Thursday, September 18, 2003

An inner spaciousness

I've been trying to wait until Advent to post this link to an article about Mary written by Rev Dr Peg Schultz-Akerson. But I want to quote excerpts from it now.
Mary models a deep wisdom. She knows the delight of opening wide to an emptiness within us that isn't a void but a spaciousness. A void connotes an unfortunate loss or lack. Spaciousness is intentional. It invites the possibility of relationship. It makes room for a holy hunger, a yearning to be filled with the Christ who hungers to come also to us.

Holy hunger is arrived at by a decisive refusal to let the inner chambers of our hearts be filled with anything less than God's word of life. This is a refusal trained by the experience of knowing how sweet it is to wait for real bread.

It can be frightening to deal with emptiness, which has the taste of loneliness.
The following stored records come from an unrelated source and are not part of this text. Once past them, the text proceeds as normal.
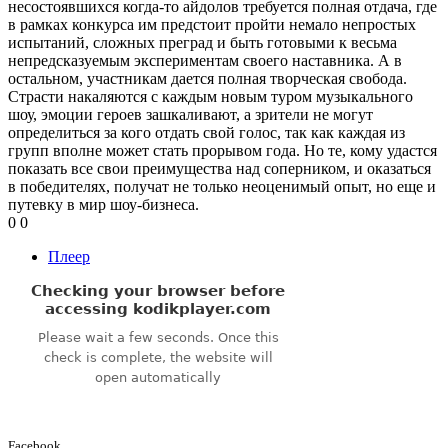
несостоявшихся когда-то айдолов требуется полная отдача, где
в рамках конкурса им предстоит пройти немало непростых
испытаний, сложных преград и быть готовыми к весьма
непредсказуемым экспериментам своего наставника. А в
остальном, участникам дается полная творческая свобода.
Страсти накаляются с каждым новым туром музыкального
шоу, эмоции героев зашкаливают, а зрители не могут
определиться за кого отдать свой голос, так как каждая из
групп вполне может стать прорывом года. Но те, кому удастся
показать все свои преимущества над соперником, и оказаться
в победителях, получат не только неоценимый опыт, но еще и
путевку в мир шоу-бизнеса.
0
0
Плеер
Facebook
It tugs at our need to feel accomplished and full. It can set us into a panic to find something to take the pangs away, to hush our fear of vulnerability and nothingness. But emptiness is the shape a manger takes. A vase can hold no rose if it has no space within.
Pr Peg then describes how she reminds herself to attend to this empty space.
In our cluttered lives, we must find ways to make friends with the emptiness with which spaciousness begins. In my home I created a sacred space, which can be made in any room, even in a garden, car or office. My sacred space (a bedroom dresser top) is decked with a candle, a small empty bowl, a Bible, a cross, a handmade rabbit, a vase and a book of days to record birthdays of people to remember in prayer. I also have shells, a pen and small pieces of paper for writing prayer concerns. Even walking by this ever-evolving outward space triggers a sense of savoring the sacred space within.
Published in The Lutheran, December 1997.

(There may be some empty spaces on this weblog in the coming days.)